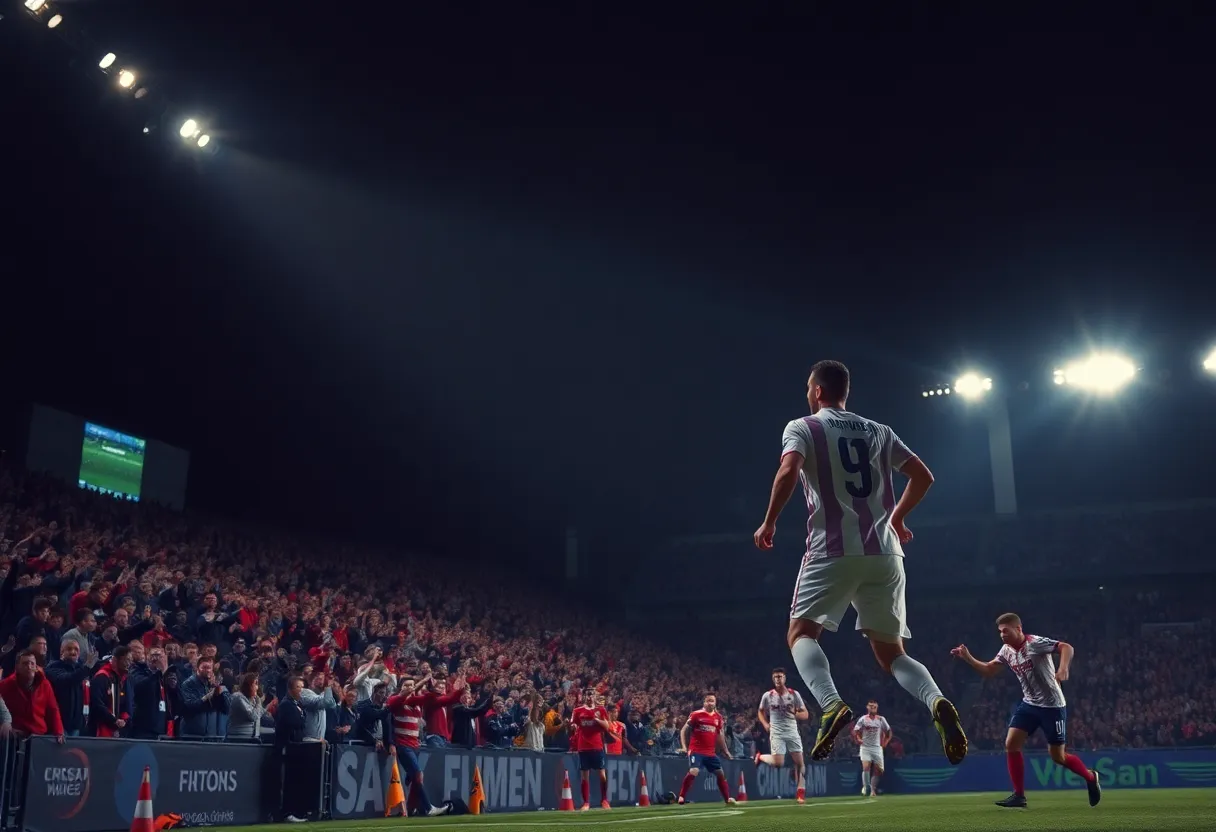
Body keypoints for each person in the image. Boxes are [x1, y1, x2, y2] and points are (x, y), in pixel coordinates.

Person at [752, 360, 967, 764]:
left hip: (831, 550)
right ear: (845, 392)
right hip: (885, 554)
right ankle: (936, 700)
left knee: (801, 633)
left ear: (817, 391)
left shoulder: (803, 426)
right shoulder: (879, 431)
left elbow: (787, 471)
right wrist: (897, 517)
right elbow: (923, 476)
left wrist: (769, 521)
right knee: (892, 654)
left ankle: (832, 705)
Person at [951, 612, 1102, 809]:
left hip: (1052, 706)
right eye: (1000, 632)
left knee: (1058, 757)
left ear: (1018, 629)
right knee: (1011, 744)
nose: (1002, 635)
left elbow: (1066, 647)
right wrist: (968, 658)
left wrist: (1063, 668)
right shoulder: (1006, 650)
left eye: (1006, 631)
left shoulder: (1035, 643)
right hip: (1029, 704)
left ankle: (1091, 777)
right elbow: (989, 671)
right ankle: (1019, 796)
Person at [755, 667, 810, 803]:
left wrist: (795, 713)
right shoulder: (768, 696)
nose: (777, 679)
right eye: (775, 677)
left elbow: (805, 714)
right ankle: (760, 756)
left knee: (800, 763)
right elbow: (760, 711)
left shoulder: (794, 694)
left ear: (785, 678)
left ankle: (800, 792)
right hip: (777, 732)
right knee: (779, 763)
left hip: (792, 731)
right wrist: (766, 724)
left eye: (780, 676)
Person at [677, 693, 735, 805]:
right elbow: (684, 730)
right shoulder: (696, 714)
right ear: (704, 702)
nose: (710, 703)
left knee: (720, 774)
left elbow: (720, 736)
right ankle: (681, 796)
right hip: (696, 750)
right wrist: (684, 747)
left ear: (715, 703)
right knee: (694, 771)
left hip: (710, 753)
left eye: (712, 701)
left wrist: (726, 751)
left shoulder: (718, 717)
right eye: (708, 700)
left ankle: (727, 799)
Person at [0, 650, 65, 741]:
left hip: (39, 736)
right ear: (17, 667)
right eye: (25, 664)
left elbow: (53, 709)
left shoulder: (45, 684)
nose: (29, 667)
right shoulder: (6, 685)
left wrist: (59, 732)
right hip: (16, 736)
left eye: (32, 664)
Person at [571, 687, 615, 810]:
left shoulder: (600, 710)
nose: (590, 697)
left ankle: (604, 800)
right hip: (583, 746)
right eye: (588, 695)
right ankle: (586, 802)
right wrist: (573, 727)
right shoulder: (578, 711)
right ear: (584, 697)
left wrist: (596, 719)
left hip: (597, 746)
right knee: (585, 775)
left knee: (602, 774)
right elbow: (573, 724)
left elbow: (607, 726)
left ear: (595, 696)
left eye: (592, 695)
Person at [852, 700, 890, 797]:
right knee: (866, 767)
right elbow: (855, 731)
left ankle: (873, 788)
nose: (873, 708)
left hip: (877, 748)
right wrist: (858, 739)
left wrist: (885, 742)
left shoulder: (881, 719)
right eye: (871, 706)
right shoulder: (863, 719)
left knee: (879, 770)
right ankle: (866, 787)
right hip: (865, 747)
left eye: (875, 707)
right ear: (867, 707)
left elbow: (889, 732)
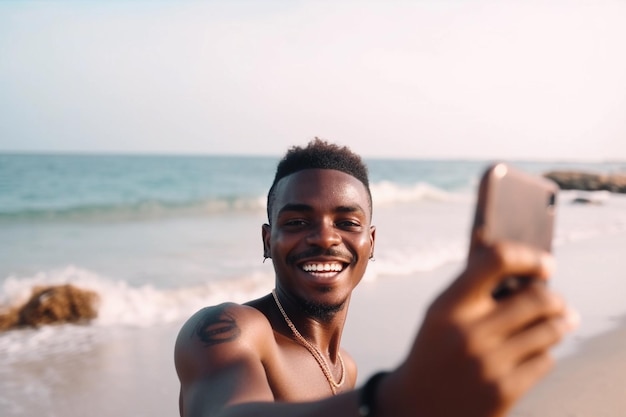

★ ★ ★ ★ ★ ★ ★

__Your goal__:
Write out the data above in full and exactly, but not the pictures.

__Response to this task__:
Body keypoints for each person in the image. Boxes are [x1, y1, x2, y2] and points are (x, y), in pixel coordinates.

Person at [752, 360, 967, 764]:
left hip: (831, 550)
right ear: (845, 392)
right hip: (885, 554)
right ankle: (936, 700)
left knee: (801, 633)
left ear: (817, 391)
left shoulder: (803, 426)
right shoulder: (879, 431)
left elbow: (787, 471)
right wrist: (897, 517)
right elbow: (923, 476)
left wrist: (769, 521)
right knee: (892, 654)
left ankle: (832, 705)
Person at [951, 612, 1102, 809]:
left hip: (1052, 706)
right eye: (1000, 632)
left knee: (1058, 757)
left ear: (1018, 629)
right knee: (1011, 744)
nose: (1002, 635)
left elbow: (1066, 647)
right wrist: (968, 658)
left wrist: (1063, 668)
right shoulder: (1006, 650)
left eye: (1006, 631)
left shoulder: (1035, 643)
right hip: (1029, 704)
left ankle: (1091, 777)
right elbow: (989, 671)
right ankle: (1019, 796)
Person at [755, 667, 810, 803]:
left wrist: (795, 713)
right shoulder: (768, 696)
nose: (777, 679)
right eye: (775, 677)
left elbow: (805, 714)
right ankle: (760, 756)
left knee: (800, 763)
right elbow: (760, 711)
left shoulder: (794, 694)
left ear: (785, 678)
left ankle: (800, 792)
right hip: (777, 732)
right knee: (779, 763)
left hip: (792, 731)
right wrist: (766, 724)
left eye: (780, 676)
Person at [677, 693, 735, 805]:
right elbow: (684, 730)
right shoulder: (696, 714)
right ear: (704, 702)
nose: (710, 703)
left knee: (720, 774)
left elbow: (720, 736)
right ankle: (681, 796)
right hip: (696, 750)
right wrist: (684, 747)
left ear: (715, 703)
right knee: (694, 771)
left hip: (710, 753)
left eye: (712, 701)
left wrist: (726, 751)
left shoulder: (718, 717)
right eye: (708, 700)
left ankle: (727, 799)
Person at [0, 650, 65, 741]:
left hip: (39, 736)
right ear: (17, 667)
right eye: (25, 664)
left elbow: (53, 709)
left shoulder: (45, 684)
nose: (29, 667)
right shoulder: (6, 685)
left wrist: (59, 732)
right hip: (16, 736)
left eye: (32, 664)
Person at [571, 687, 615, 810]:
left shoulder: (600, 710)
nose: (590, 697)
left ankle: (604, 800)
right hip: (583, 746)
right eye: (588, 695)
right ankle: (586, 802)
right wrist: (573, 727)
right shoulder: (578, 711)
right ear: (584, 697)
left wrist: (596, 719)
left hip: (597, 746)
right knee: (585, 775)
left knee: (602, 774)
right elbow: (573, 724)
left elbow: (607, 726)
left ear: (595, 696)
left eye: (592, 695)
Person at [852, 700, 890, 797]:
right knee: (866, 767)
right elbow: (855, 731)
left ankle: (873, 788)
nose: (873, 708)
left hip: (877, 748)
right wrist: (858, 739)
left wrist: (885, 742)
left shoulder: (881, 719)
right eye: (871, 706)
right shoulder: (863, 719)
left knee: (879, 770)
right ankle: (866, 787)
right hip: (865, 747)
left eye: (875, 707)
right ear: (867, 707)
left elbow: (889, 732)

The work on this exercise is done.